Nur der Haken dabei: ob ich mit meinem Freund wieder so glücklich werden kann wie vorher, da bin ich mi nicht so sicher.
Wie wäre es mit einer Entscheidung, mit ihm wieder so glücklich zu sein wie vorher?
Zitat:
Und: wenn ich Gefühle für wen hae, reicht mir das meist leider nicht, sondern ich will mehr von ihm.
Wer ist für Dein Wollen verantwortlich? Du. Was Du da schreibst, ist eine ganz klare "Bestellung". Formuliere es doch um. Ich meine, auch wenn Du Torte (oder wie ich Tiramisu

) liebst, stopfst Du Dir doch auch nicht jedes Stück rein, das Dir in Reichweite kommt. Ändere Deine Bestellung in: "Egal, was auch immer ich fühle, ich bin jederzeit frei zu entscheiden, ob ich einem Impuls nachgehen will oder nicht." (Oder ähnlich. Vielleicht denkst Du jetzt, ich würde mal "Hü" und mal "Hott" sagen, weil ich Dich einerseits ermuntere, bei Deinem Freund zu bleiben und andererseits, den anderen Weg zu gehen. Das liegt daran, dass ich natürlich keinerlei persönliches Interesse weder für das Eine noch für das Andere habe. Ich versuche nur, Dir Wege aufzuzeigen, wie Du Dir klar werden kannst.)
Zitat:
Stimmt, er sagt (wie er immer betont "momentan", aber trotzdem) nein zu mir, mein Freund sagt eindeutig ja. Womit wir wieder bei den wahrscheinlichsten Prognosen für die Zukunft wären;)

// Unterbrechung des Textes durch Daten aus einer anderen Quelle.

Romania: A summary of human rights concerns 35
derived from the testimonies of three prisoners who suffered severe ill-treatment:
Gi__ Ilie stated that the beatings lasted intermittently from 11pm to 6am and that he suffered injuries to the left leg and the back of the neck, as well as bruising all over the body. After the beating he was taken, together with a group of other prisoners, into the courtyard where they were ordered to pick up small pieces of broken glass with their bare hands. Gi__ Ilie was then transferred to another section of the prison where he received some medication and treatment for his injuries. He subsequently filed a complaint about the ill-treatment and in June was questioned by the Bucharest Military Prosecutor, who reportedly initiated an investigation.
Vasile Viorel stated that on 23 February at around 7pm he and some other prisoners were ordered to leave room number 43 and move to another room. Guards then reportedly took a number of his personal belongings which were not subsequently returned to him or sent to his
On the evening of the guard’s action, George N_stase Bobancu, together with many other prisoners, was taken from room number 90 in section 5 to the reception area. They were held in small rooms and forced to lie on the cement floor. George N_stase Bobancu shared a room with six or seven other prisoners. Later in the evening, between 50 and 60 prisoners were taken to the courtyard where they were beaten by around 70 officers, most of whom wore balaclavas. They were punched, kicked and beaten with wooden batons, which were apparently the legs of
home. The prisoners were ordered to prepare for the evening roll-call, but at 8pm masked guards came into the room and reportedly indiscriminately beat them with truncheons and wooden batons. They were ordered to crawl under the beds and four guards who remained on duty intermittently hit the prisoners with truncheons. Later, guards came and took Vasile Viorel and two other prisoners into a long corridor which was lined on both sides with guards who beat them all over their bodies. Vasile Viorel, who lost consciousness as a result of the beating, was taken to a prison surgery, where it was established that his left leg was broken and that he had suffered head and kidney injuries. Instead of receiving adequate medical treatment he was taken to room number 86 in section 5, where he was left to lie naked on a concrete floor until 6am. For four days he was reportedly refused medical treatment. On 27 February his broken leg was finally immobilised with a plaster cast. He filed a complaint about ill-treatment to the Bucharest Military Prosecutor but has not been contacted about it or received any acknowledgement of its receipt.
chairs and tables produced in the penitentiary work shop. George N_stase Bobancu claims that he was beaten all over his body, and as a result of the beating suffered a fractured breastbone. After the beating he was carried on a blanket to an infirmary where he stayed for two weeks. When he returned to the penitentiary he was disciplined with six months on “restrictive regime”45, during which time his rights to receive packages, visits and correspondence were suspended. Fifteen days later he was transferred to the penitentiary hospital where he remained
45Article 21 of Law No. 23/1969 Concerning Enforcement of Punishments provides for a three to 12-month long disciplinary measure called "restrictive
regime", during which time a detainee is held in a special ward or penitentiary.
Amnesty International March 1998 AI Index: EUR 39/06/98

Hm. Jetzt bin ich ein bisschen irritiert. Ich hatte ja gestern geschrieben, dass der Andere "nein" sagt - aber sagt er nun "nein" zu DIR oder nur momentan zu einer gemeinsamen Zukunft? Ich glaube, da bin ich einem Irrtum aufgesessen. Denn ich erinnere mich gerade daran, dass Du einige Beiträge zuvor geschrieben hattest, dass es Euch schwergefallen wäre, Euch zurückzuhalten...
Zitat:
Was den Münztest betrifft: gute Idee, nur weiß ich jetzt schon, was ich mir MOMENTAN mehr wünsche...leider.
So. Klare Aussage, eigentlich. Letztlich scheint es so zu sein, dass Du genau weißt, was DU willst - aber Du traust Dich nicht, entsprechend zu handeln, weil Du immer mit der Zukunft pokerst. Deshalb nochmal: Die Zukunft ist immer ungewiss. IMMER!
Die Zukunft ist ein Produkt des Verstandes. Er hat sich da was zusammen gebastelt und bringt Dich dazu, nach seiner Pfeife zu tanzen. Tatsächlich ist der Verstand aber dazu gedacht, Dein Werkzeug zu sein. Ein schöner Vergleich, den ich mal gelesen habe, ist, dass sich der Diener einfach mit zu seinem Herrn an die Tafel setzt. Da gehört er nicht hin!
Das liest sich jetzt wahrscheinlich wieder wie ein Widerspruch zu dem, was ich zuvor geschrieben hatte. Ist es nicht - ich hatte nur vergessen, diesen Aspekt des Verstandes als Werkzeug zu erwähnen.